Single Country, Non-Monitoring Settings
If you are working in a single country with no long-term monitoring goals, and you need the latest available data at a finer resolution, we recommend investing in bottom-up modeling based on recent surveys (such as DHS). Alternatively, consider LandScan HD if high-resolution age and sex breakdowns are not critical, or HRSL if you have access to AWS services.

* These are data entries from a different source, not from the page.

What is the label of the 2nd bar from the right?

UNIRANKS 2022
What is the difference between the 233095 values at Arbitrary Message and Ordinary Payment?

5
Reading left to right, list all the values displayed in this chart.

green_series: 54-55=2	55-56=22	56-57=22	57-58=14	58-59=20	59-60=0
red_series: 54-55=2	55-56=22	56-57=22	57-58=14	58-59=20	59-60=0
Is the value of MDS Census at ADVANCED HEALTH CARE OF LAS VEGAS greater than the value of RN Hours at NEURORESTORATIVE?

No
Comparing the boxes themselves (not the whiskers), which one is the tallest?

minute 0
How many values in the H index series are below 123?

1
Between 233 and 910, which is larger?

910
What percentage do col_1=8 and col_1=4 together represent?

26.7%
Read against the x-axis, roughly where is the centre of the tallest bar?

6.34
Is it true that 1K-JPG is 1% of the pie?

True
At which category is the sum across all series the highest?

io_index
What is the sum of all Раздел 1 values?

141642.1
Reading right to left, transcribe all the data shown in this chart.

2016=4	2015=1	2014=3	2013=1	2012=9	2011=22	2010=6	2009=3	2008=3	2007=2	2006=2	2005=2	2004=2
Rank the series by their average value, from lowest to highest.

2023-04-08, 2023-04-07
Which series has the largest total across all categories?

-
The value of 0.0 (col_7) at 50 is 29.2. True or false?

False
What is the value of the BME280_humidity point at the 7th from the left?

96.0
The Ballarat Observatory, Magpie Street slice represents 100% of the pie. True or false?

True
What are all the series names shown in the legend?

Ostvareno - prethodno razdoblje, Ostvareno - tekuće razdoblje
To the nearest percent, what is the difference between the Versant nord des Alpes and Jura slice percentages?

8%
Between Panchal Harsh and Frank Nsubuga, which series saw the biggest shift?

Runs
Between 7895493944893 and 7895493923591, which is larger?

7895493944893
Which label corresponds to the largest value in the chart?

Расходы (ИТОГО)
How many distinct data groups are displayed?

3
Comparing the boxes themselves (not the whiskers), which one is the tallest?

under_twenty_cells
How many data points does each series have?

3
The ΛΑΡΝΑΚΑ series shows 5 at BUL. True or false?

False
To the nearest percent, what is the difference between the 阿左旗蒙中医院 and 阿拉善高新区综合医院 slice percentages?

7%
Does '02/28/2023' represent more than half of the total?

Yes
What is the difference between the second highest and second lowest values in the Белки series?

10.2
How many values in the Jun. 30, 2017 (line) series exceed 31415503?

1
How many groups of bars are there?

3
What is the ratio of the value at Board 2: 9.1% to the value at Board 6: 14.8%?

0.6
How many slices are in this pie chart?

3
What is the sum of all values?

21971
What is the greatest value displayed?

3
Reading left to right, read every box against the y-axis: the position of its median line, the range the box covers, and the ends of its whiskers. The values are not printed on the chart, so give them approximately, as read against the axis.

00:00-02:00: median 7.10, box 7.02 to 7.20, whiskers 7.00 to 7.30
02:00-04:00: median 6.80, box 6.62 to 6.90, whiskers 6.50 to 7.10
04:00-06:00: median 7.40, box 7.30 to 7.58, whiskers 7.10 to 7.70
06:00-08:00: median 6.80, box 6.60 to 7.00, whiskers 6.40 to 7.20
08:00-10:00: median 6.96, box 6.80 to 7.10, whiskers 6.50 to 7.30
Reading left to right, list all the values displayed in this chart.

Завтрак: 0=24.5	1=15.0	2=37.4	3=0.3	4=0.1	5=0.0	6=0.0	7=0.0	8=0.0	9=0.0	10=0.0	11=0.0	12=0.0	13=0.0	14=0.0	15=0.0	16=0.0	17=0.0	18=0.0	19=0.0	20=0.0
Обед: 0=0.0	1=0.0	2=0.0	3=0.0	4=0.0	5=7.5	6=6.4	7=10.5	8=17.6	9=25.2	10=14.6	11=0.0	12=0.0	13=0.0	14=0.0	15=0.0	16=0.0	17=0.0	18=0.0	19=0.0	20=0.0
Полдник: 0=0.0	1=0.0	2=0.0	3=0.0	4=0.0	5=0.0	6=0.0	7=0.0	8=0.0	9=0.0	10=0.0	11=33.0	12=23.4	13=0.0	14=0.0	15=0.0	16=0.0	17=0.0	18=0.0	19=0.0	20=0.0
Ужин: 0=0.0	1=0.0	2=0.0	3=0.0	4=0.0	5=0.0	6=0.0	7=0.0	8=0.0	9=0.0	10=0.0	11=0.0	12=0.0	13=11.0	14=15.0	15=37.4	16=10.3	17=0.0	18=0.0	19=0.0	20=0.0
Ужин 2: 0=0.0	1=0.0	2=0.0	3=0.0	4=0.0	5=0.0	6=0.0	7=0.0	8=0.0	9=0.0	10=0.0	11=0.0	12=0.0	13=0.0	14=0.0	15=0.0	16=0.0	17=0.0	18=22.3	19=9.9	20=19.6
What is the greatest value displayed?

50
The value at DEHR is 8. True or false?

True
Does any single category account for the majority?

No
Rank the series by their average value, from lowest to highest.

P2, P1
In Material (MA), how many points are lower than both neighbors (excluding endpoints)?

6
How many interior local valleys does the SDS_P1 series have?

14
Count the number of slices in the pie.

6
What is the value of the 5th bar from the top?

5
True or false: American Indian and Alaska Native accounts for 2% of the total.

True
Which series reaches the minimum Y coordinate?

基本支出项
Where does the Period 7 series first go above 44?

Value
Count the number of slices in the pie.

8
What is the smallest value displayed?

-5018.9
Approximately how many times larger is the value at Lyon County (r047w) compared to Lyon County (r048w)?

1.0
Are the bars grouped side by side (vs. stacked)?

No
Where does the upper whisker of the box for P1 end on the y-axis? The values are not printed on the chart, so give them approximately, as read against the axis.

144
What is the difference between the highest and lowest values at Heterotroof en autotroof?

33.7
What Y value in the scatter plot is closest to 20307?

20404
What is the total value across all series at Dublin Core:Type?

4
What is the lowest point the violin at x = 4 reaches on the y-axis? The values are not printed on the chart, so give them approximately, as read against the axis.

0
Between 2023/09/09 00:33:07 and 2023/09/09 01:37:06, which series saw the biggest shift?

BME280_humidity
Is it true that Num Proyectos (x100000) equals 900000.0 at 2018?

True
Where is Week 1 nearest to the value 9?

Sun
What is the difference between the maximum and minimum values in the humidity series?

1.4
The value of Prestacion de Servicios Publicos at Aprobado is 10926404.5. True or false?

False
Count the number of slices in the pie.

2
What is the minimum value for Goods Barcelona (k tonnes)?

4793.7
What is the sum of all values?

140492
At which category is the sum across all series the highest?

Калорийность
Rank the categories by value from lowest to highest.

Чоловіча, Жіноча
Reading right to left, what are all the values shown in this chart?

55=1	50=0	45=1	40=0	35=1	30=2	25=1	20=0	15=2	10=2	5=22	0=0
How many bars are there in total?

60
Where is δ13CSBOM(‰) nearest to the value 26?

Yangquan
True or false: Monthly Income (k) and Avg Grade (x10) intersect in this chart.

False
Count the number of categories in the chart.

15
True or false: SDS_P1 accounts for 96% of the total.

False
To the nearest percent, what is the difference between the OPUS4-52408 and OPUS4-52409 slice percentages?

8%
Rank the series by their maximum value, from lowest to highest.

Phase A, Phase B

Single Country, Long-Term Monitoring
For long-term monitoring in a single country, WorldPop, GPW, and LandScan are ideal, as they provide population rasters dating back to 2000 and ensure historical consistency. It’s important to note that GPW updates every five years, while WorldPop and LandScan update annually. The choice between these datasets will depend on the presence of sparsely populated or undeveloped regions. In such areas, a zero-allocation method with building identification is preferred over non-zero allocation (as shown in the maps below). Even when land cover data is used, some datasets may overlook sparse settlements and categorize these areas into larger land types like grassland or cropland. Another key consideration is resolution—WorldPop and HRSL are better suited when a finer resolution is needed.
Global/Regional Setting
When working on a global or regional scale, additional considerations beyond spatial and temporal needs become relevant, such as the ability to adjust data across countries after redistribution. This is viable on the user’s side if consistent datasets like UN population estimates are available. However, the population product should ideally offer global coverage, making LandScan HD less suitable for this purpose.
Practical Considerations
There are several practical factors that can influence the final decision. In humanitarian contexts, where age and sex breakdowns are crucial for analyzing vulnerable populations, WorldPop, HRSL, and GPW are ideal options. For countries with recent, reliable population data—particularly for policy planning, demographic analysis, and resource allocation—aligning to census data is an essential consideration. Lastly, the availability and accessibility of these datasets via platforms like Google Earth Engine (GEE) may also impact the decision.